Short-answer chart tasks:
= = = = = = =

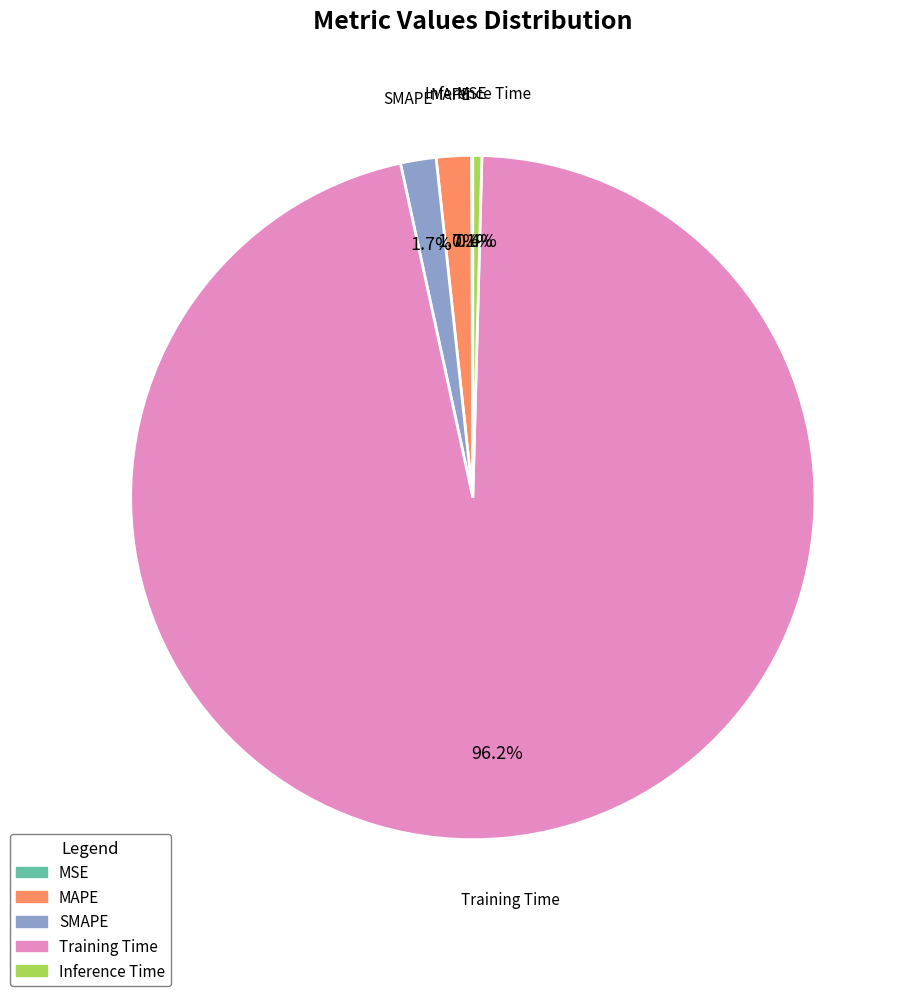

To the nearest percent, what is the difference between the largest and smallest slice percentages?

96%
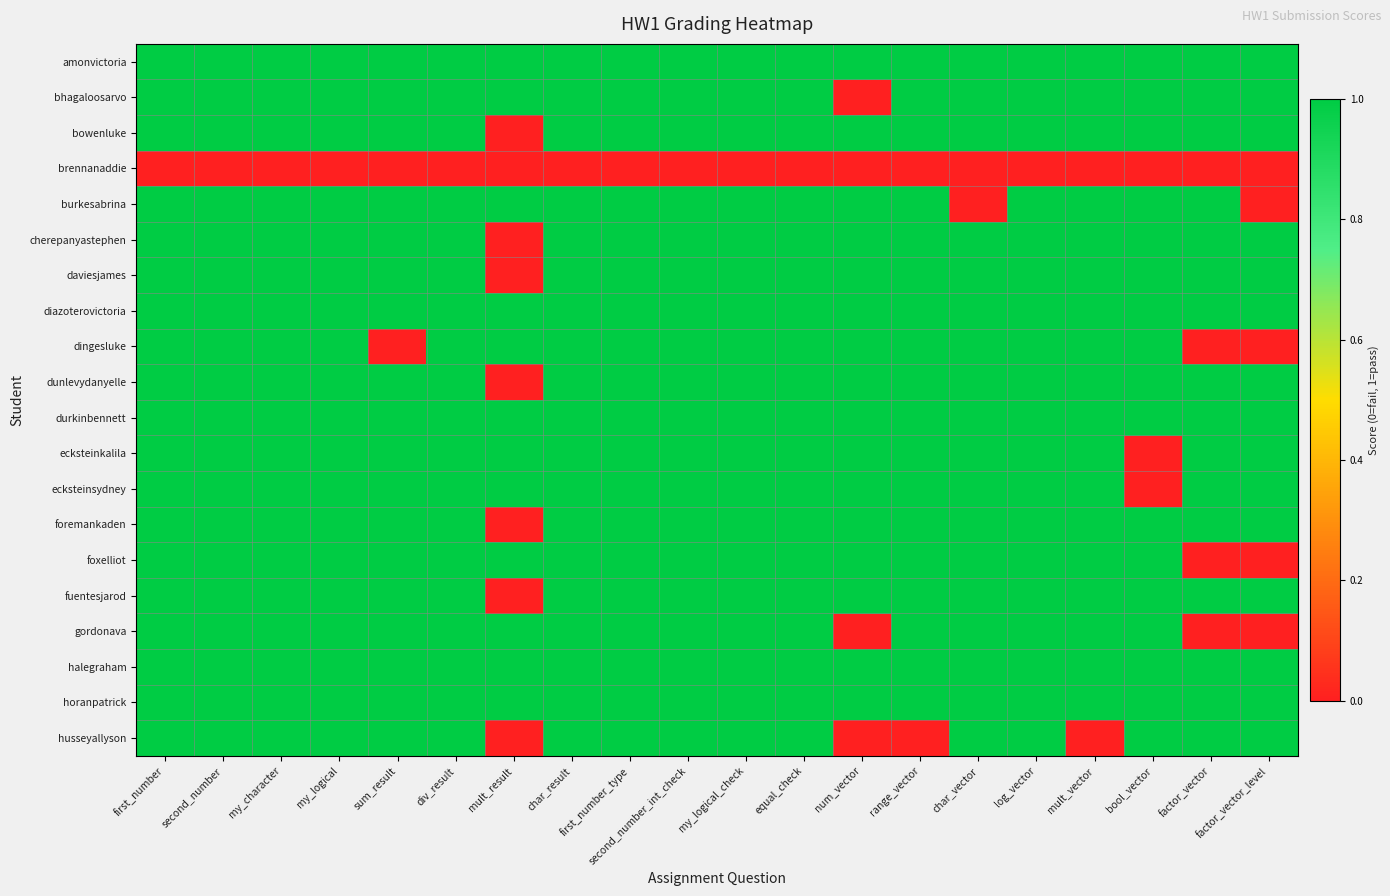

Which series has the widest spread of values?

bhagaloosarvo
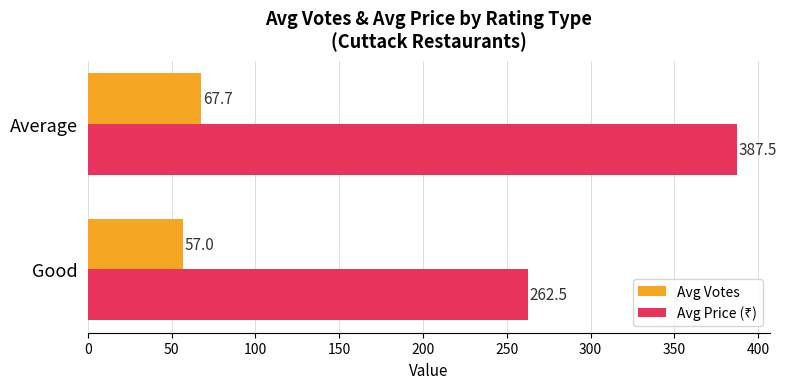

At how many categories does at least one series exceed 294?

1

= = = = = = =

WHAT THIS TASK INVOLVES
Format the lines of the material above as a numbered list, leaving out blank lines. Omit the pictures from your answer.

SOLUTION TO THE EXERCISE
1. To the nearest percent, what is the difference between the largest and smallest slice percentages?
2. 96%
3. Which series has the widest spread of values?
4. bhagaloosarvo
5. At how many categories does at least one series exceed 294?
6. 1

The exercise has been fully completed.